PHILADELPHIA - The Philadelphia Eagles already had a talented offense before adding DeSean Jackson, Jordan Howard, Miles Sanders, and J.J. Arcega-Whiteside in the offseason.
It should make Carson Wentz's job easier.
"My message to him and really to the team is, let the offense work for you," Eagles coach Doug Pederson said Wednesday. "Even though he touches the ball every down, just make the plays when they come, use the guys around you, and don't feel like you have to do it yourself."
Wentz will be playing his first game since last Dec. 9 when the Eagles host the Washington Redskins on Sunday. He missed the final three games and playoffs with a back injury last season after having to watch Nick Foles lead the Eagles to their first Super Bowl title two years ago because he tore two knee ligaments in Week 14 of the 2017 season.
He didn't take any snaps in the preseason, but got plenty of reps in practice with the revamped offense. Jackson, a three-time Pro Bowl wide receiver for the Eagles between 2008-13, returns to give the offense its best deep threat since he was here the first time.
Howard ran for 3,370 yards and 24 touchdowns in three seasons with the Bears. Sanders, a second-round pick out of Penn State, and Arcega-Whiteside, another second-rounder from Stanford, were impressive in August.
Zach Ertz, who set a single-season record last year for most catches by a tight end, and Dallas Goedert are possibly the best 1-2 combo at the position. Alshon Jeffery and Nelson Agholor combined for 129 catches, 1,579 yards receiving and 10 TDs in 2018. Corey Clement and veteran Darren Sproles bring versatility to the backfield.
"I think everyone's really excited because we know we have a lot of talent, we know we have the ability to do something special, but it's going to take us executing, putting it together on the field," Wentz said.
Pederson is a creative offensive coach known for his aggressive playcalling. He's looking forward to using everyone.
"I don't really categorize them as 'toys,'" Pederson joked. "They're well-oiled machines. ... It will be exciting to be able to look at the play sheet. Listen, it has to be going your way, though. We have to be executing for any of it to work. If not, it can be a long day."
Spreading the ball around will be challenging but Pederson isn't concerned about players putting their personal stats ahead of team goals. Players checked their egos in 2017 when the team won the Super Bowl without a 1,000-yard rusher or receiver.

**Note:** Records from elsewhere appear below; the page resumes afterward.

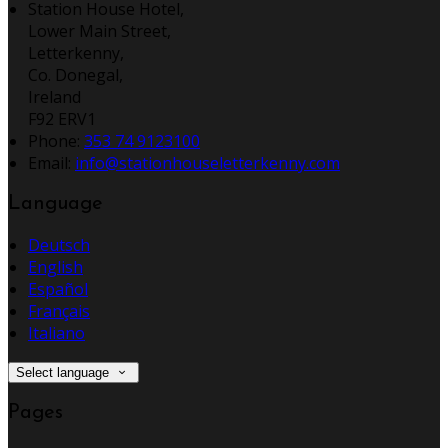
Station House Hotel,
Lower Main Street,
Letterkenny,
Co. Donegal,
Ireland
F92 ERV1
Phone:
353 74 9123100
Email:
info@stationhouseletterkenny.com
Language
Deutsch
English
Español
Français
Italiano
Select language
Pages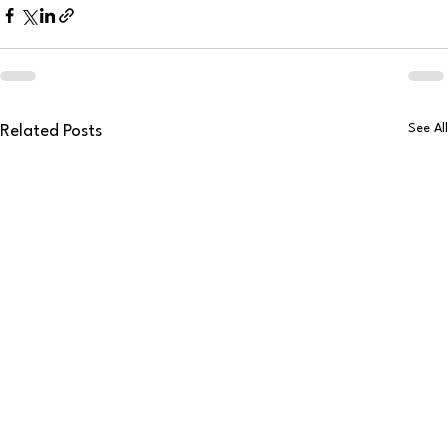
See All
Related Posts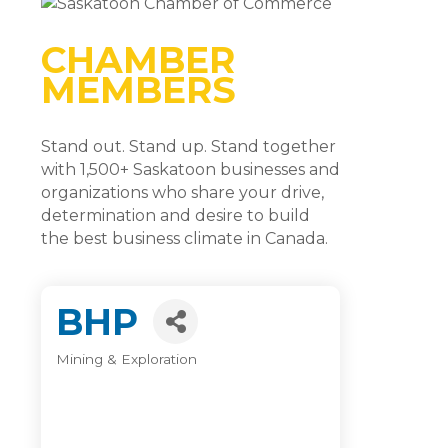
CHAMBER
MEMBERS
Stand out. Stand up. Stand together
with 1,500+ Saskatoon businesses and
organizations who share your drive,
determination and desire to build
the best business climate in Canada.
BHP
Mining & Exploration
Categories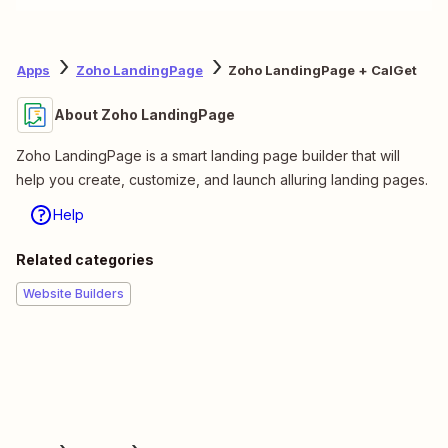
Apps
Zoho LandingPage
Zoho LandingPage + CalGet
About Zoho LandingPage
Zoho LandingPage is a smart landing page builder that will
help you create, customize, and launch alluring landing pages.
Help
Related categories
Website Builders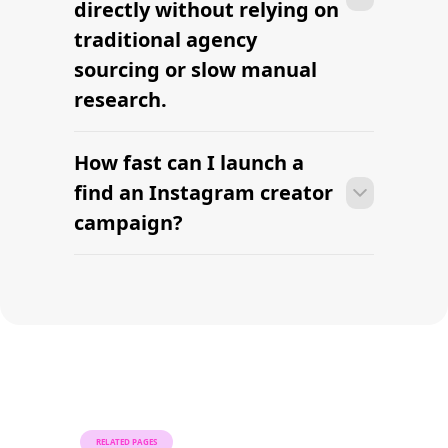
Find Mega Influencers
Find your first
Instagram creator this
week.
AI-powered Instagram influencer sourcing built for
modern brands. Find verified creators, review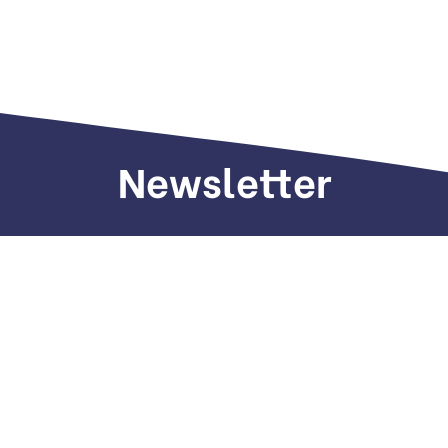
Newsletter
Sign up to receive weekly deals, valuable
information and more.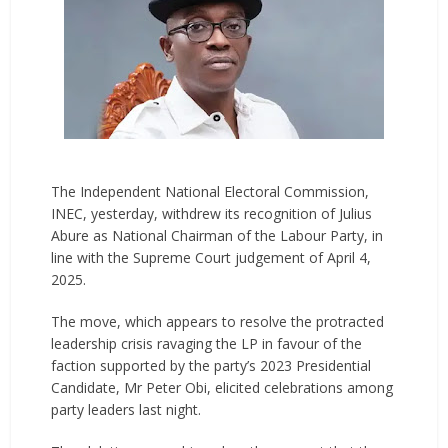
The Independent National Electoral Commission,
INEC, yesterday, withdrew its recognition of Julius
Abure as National Chairman of the Labour Party, in
line with the Supreme Court judgement of April 4,
2025.
The move, which appears to resolve the protracted
leadership crisis ravaging the LP in favour of the
faction supported by the party’s 2023 Presidential
Candidate, Mr Peter Obi, elicited celebrations among
party leaders last night.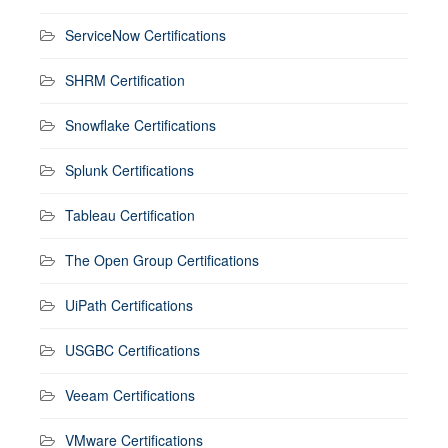
ServiceNow Certifications
SHRM Certification
Snowflake Certifications
Splunk Certifications
Tableau Certification
The Open Group Certifications
UiPath Certifications
USGBC Certifications
Veeam Certifications
VMware Certifications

"The guys that have been here understand how it works," Pederson said. "The guys that we've added will catch up quickly. ... The ball's going to go where the ball is going to go and that's based on the play design and the progression and what the defense presents. Bottom line is, obviously having enough for everybody in the game plan, but at the same time, our execution and ultimately trying to win a football game."
Notes: LB Kamu Grugier-Hill (knee), T Jordan Mailata (back) and QB Nate Sudfeld (wrist) didn't practice Wednesday. DE Derek Barnett (shoulder), G Brandon Brooks (Achilles tendon), S Rudy Ford (Achilles tendon) were limited participants. C Jason Kelce also didn't practice because he had a rest day.